## Given problem
Rewrite every line of the records below as a JSON list of strings, one string per line, leaving out any blank lines.

## Input data
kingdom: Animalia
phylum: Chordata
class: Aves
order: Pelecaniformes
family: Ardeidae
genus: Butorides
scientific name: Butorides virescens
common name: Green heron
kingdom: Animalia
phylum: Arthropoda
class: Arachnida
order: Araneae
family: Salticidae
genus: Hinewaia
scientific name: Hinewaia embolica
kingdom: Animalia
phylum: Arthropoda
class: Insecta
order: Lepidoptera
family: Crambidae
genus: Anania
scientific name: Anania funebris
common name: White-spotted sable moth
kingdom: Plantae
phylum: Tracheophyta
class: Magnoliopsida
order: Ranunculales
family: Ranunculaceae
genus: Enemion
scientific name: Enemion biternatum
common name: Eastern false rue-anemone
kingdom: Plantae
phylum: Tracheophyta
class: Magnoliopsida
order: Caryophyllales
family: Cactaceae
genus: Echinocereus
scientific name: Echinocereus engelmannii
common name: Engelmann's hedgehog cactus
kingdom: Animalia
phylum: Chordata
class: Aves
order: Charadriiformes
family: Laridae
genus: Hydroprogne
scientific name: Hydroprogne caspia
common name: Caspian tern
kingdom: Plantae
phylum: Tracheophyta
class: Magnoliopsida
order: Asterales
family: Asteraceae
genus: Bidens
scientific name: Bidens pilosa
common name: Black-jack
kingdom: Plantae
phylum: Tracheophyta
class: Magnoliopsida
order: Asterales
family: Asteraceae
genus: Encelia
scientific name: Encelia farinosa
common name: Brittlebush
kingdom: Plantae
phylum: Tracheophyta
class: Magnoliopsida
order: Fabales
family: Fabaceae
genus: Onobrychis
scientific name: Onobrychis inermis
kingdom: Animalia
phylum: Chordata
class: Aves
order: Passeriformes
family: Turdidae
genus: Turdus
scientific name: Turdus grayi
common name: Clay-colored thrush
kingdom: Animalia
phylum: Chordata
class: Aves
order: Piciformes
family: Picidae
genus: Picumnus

## Result for this task
[
  "kingdom: Animalia",
  "phylum: Chordata",
  "class: Aves",
  "order: Pelecaniformes",
  "family: Ardeidae",
  "genus: Butorides",
  "scientific name: Butorides virescens",
  "common name: Green heron",
  "kingdom: Animalia",
  "phylum: Arthropoda",
  "class: Arachnida",
  "order: Araneae",
  "family: Salticidae",
  "genus: Hinewaia",
  "scientific name: Hinewaia embolica",
  "kingdom: Animalia",
  "phylum: Arthropoda",
  "class: Insecta",
  "order: Lepidoptera",
  "family: Crambidae",
  "genus: Anania",
  "scientific name: Anania funebris",
  "common name: White-spotted sable moth",
  "kingdom: Plantae",
  "phylum: Tracheophyta",
  "class: Magnoliopsida",
  "order: Ranunculales",
  "family: Ranunculaceae",
  "genus: Enemion",
  "scientific name: Enemion biternatum",
  "common name: Eastern false rue-anemone",
  "kingdom: Plantae",
  "phylum: Tracheophyta",
  "class: Magnoliopsida",
  "order: Caryophyllales",
  "family: Cactaceae",
  "genus: Echinocereus",
  "scientific name: Echinocereus engelmannii",
  "common name: Engelmann's hedgehog cactus",
  "kingdom: Animalia",
  "phylum: Chordata",
  "class: Aves",
  "order: Charadriiformes",
  "family: Laridae",
  "genus: Hydroprogne",
  "scientific name: Hydroprogne caspia",
  "common name: Caspian tern",
  "kingdom: Plantae",
  "phylum: Tracheophyta",
  "class: Magnoliopsida",
  "order: Asterales",
  "family: Asteraceae",
  "genus: Bidens",
  "scientific name: Bidens pilosa",
  "common name: Black-jack",
  "kingdom: Plantae",
  "phylum: Tracheophyta",
  "class: Magnoliopsida",
  "order: Asterales",
  "family: Asteraceae",
  "genus: Encelia",
  "scientific name: Encelia farinosa",
  "common name: Brittlebush",
  "kingdom: Plantae",
  "phylum: Tracheophyta",
  "class: Magnoliopsida",
  "order: Fabales",
  "family: Fabaceae",
  "genus: Onobrychis",
  "scientific name: Onobrychis inermis",
  "kingdom: Animalia",
  "phylum: Chordata",
  "class: Aves",
  "order: Passeriformes",
  "family: Turdidae",
  "genus: Turdus",
  "scientific name: Turdus grayi",
  "common name: Clay-colored thrush",
  "kingdom: Animalia",
  "phylum: Chordata",
  "class: Aves",
  "order: Piciformes",
  "family: Picidae",
  "genus: Picumnus"
]